⟨

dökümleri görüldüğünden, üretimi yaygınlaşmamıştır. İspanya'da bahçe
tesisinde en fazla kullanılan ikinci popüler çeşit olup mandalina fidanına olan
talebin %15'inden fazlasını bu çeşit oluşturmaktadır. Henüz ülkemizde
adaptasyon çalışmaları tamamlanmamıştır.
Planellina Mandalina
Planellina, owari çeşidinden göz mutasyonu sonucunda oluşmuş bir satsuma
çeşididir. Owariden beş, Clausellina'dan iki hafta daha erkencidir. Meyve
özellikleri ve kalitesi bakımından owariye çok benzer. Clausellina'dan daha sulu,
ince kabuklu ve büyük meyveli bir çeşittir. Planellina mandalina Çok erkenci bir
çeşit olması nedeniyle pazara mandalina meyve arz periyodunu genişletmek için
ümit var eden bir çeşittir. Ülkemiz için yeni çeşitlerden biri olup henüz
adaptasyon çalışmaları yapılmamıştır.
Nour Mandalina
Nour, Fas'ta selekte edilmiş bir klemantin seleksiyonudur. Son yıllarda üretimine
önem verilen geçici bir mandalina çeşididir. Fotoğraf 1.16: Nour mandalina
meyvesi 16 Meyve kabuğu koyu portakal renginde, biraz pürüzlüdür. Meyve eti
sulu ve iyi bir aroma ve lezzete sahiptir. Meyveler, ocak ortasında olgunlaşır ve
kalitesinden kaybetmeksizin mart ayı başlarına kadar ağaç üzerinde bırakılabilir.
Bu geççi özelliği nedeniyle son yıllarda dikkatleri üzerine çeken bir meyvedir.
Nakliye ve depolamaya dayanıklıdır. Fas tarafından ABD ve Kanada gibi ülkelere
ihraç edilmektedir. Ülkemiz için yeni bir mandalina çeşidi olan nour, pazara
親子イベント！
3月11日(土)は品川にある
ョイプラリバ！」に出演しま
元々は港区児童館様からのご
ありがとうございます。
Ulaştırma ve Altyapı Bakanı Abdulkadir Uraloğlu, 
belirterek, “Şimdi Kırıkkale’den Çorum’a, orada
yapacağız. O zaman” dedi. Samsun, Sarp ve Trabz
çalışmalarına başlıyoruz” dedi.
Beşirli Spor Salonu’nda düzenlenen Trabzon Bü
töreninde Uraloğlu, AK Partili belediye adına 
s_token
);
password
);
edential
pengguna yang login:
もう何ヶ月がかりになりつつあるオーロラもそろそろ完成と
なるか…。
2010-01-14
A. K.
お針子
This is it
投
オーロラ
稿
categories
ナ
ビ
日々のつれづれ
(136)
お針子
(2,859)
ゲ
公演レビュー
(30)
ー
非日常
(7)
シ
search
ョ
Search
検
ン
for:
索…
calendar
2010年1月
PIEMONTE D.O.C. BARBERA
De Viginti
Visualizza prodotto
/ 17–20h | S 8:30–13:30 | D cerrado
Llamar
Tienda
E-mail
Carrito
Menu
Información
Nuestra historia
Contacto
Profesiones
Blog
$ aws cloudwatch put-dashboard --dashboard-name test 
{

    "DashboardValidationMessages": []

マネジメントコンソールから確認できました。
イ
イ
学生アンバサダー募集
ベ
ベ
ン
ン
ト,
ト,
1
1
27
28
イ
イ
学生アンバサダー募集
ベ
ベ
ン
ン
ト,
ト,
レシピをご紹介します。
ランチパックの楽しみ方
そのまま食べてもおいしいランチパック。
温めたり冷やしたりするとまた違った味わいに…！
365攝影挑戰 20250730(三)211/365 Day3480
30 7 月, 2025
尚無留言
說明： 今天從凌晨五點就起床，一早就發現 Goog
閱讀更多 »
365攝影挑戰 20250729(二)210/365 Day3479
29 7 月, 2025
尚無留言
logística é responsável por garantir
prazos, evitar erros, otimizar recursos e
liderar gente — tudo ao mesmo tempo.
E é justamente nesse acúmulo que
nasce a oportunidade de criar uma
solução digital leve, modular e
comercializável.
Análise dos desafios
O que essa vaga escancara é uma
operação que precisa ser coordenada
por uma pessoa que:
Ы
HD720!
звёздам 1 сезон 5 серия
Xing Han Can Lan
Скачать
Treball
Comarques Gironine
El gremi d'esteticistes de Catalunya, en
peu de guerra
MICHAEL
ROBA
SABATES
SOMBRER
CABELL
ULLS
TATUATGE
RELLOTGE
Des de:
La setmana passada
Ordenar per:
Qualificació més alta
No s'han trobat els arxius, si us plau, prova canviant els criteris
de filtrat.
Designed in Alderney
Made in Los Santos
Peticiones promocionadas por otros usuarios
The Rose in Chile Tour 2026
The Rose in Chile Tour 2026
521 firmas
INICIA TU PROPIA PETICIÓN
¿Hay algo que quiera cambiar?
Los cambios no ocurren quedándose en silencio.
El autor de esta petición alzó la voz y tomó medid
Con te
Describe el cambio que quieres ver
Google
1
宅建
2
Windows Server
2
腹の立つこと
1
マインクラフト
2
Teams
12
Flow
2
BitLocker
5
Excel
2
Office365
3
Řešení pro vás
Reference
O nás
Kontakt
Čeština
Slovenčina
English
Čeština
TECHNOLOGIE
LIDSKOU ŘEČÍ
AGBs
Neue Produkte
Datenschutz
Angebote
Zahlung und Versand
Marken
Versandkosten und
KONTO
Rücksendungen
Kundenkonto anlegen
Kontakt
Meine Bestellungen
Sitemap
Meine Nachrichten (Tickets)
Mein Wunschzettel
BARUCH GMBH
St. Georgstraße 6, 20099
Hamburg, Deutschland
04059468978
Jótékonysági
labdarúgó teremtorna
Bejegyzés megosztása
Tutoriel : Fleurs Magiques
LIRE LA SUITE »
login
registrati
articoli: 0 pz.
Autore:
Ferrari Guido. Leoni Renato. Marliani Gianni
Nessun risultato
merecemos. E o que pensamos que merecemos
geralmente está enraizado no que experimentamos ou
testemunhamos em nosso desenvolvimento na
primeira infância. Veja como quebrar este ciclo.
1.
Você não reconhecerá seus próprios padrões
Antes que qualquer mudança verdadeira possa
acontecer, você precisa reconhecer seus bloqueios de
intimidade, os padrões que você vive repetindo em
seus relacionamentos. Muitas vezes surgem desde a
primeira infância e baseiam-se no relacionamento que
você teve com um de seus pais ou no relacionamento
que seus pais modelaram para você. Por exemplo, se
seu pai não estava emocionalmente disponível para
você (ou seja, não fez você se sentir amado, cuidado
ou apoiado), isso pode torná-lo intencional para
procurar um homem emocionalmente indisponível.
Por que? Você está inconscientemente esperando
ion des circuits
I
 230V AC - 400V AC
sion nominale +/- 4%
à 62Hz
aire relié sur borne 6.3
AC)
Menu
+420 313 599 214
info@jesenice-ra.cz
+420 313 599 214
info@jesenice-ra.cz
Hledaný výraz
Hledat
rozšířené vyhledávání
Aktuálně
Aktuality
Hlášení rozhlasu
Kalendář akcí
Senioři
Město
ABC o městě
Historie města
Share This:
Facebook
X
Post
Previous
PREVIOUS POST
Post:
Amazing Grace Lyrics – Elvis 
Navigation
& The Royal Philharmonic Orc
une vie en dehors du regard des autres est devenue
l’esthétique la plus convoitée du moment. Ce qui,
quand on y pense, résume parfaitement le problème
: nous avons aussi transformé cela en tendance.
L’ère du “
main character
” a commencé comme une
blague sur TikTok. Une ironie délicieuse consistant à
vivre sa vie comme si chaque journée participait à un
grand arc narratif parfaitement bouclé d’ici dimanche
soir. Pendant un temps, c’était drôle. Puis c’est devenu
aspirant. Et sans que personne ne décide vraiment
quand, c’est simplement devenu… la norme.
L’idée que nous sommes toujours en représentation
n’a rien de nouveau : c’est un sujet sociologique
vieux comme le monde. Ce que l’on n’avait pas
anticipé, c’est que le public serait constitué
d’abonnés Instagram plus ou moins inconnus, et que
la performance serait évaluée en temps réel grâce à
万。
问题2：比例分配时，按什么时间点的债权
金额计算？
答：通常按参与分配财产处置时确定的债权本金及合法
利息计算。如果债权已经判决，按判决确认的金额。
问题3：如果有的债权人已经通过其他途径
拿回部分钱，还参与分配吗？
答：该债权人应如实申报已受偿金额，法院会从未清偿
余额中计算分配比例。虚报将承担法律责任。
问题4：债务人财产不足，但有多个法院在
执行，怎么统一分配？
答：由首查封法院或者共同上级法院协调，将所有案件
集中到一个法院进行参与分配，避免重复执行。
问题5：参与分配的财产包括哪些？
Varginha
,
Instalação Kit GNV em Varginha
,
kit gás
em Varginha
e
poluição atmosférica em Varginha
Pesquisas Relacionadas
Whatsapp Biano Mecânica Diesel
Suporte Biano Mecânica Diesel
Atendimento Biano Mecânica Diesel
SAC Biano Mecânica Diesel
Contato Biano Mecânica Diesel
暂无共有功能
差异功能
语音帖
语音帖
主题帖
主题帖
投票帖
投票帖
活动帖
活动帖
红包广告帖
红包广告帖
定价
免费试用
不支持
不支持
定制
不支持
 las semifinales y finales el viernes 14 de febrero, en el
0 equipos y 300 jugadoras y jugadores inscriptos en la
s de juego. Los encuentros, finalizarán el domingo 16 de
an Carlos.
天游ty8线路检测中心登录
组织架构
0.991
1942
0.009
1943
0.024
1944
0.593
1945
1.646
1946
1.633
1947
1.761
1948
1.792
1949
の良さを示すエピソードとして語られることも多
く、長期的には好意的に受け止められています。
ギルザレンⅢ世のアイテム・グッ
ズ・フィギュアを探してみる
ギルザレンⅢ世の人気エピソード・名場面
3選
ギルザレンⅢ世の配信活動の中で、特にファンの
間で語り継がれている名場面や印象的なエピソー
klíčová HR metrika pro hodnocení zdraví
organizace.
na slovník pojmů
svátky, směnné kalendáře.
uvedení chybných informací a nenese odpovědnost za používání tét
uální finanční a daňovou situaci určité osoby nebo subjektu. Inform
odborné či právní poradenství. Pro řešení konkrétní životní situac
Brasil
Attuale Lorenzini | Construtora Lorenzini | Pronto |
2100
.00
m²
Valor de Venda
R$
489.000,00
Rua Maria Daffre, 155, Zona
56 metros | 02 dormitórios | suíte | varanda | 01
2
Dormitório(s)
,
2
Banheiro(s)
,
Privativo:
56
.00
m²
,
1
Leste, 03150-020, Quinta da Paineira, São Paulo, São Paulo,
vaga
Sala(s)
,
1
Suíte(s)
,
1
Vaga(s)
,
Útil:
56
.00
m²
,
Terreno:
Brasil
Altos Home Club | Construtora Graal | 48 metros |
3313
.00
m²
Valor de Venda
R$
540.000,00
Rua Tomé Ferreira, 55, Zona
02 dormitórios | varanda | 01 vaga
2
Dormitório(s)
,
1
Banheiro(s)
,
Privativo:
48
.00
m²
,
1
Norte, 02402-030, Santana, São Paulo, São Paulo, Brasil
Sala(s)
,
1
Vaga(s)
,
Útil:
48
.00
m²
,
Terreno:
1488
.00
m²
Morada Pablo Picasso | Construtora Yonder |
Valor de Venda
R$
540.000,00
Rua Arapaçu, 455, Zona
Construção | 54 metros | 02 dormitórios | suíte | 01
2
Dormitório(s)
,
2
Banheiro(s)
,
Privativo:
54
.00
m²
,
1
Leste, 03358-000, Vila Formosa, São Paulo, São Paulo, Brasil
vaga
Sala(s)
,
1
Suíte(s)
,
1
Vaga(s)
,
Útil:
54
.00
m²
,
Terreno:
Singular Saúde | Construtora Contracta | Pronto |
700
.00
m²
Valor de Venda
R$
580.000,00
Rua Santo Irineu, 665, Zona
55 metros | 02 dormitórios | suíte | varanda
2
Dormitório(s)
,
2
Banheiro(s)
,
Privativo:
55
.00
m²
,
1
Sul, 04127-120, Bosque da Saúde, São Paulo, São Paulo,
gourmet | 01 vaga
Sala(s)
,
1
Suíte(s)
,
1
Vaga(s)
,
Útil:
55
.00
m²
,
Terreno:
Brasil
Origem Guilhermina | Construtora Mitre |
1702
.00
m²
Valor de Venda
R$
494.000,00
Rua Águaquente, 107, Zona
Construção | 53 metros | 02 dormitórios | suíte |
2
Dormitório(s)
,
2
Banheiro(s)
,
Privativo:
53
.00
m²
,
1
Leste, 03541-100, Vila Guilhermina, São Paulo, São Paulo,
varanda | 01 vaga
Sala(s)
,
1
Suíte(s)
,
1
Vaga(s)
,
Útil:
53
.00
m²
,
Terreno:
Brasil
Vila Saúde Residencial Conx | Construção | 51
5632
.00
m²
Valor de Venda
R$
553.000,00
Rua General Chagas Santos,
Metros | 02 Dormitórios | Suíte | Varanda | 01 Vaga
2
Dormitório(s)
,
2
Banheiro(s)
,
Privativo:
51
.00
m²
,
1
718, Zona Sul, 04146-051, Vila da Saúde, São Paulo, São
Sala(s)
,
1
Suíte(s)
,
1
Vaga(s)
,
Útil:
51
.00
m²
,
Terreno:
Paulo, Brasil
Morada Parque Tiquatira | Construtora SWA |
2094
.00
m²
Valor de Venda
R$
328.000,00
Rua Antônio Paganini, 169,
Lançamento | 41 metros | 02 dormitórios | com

⟩

What do the lines of the material read, from the first through the line with "Bu geççi özelliği"? Transcribe them exactly and stop there.

dökümleri görüldüğünden, üretimi yaygınlaşmamıştır. İspanya'da bahçe
tesisinde en fazla kullanılan ikinci popüler çeşit olup mandalina fidanına olan
talebin %15'inden fazlasını bu çeşit oluşturmaktadır. Henüz ülkemizde
adaptasyon çalışmaları tamamlanmamıştır.
Planellina Mandalina
Planellina, owari çeşidinden göz mutasyonu sonucunda oluşmuş bir satsuma
çeşididir. Owariden beş, Clausellina'dan iki hafta daha erkencidir. Meyve
özellikleri ve kalitesi bakımından owariye çok benzer. Clausellina'dan daha sulu,
ince kabuklu ve büyük meyveli bir çeşittir. Planellina mandalina Çok erkenci bir
çeşit olması nedeniyle pazara mandalina meyve arz periyodunu genişletmek için
ümit var eden bir çeşittir. Ülkemiz için yeni çeşitlerden biri olup henüz
adaptasyon çalışmaları yapılmamıştır.
Nour Mandalina
Nour, Fas'ta selekte edilmiş bir klemantin seleksiyonudur. Son yıllarda üretimine
önem verilen geçici bir mandalina çeşididir. Fotoğraf 1.16: Nour mandalina
meyvesi 16 Meyve kabuğu koyu portakal renginde, biraz pürüzlüdür. Meyve eti
sulu ve iyi bir aroma ve lezzete sahiptir. Meyveler, ocak ortasında olgunlaşır ve
kalitesinden kaybetmeksizin mart ayı başlarına kadar ağaç üzerinde bırakılabilir.
Bu geççi özelliği nedeniyle son yıllarda dikkatleri üzerine çeken bir meyvedir.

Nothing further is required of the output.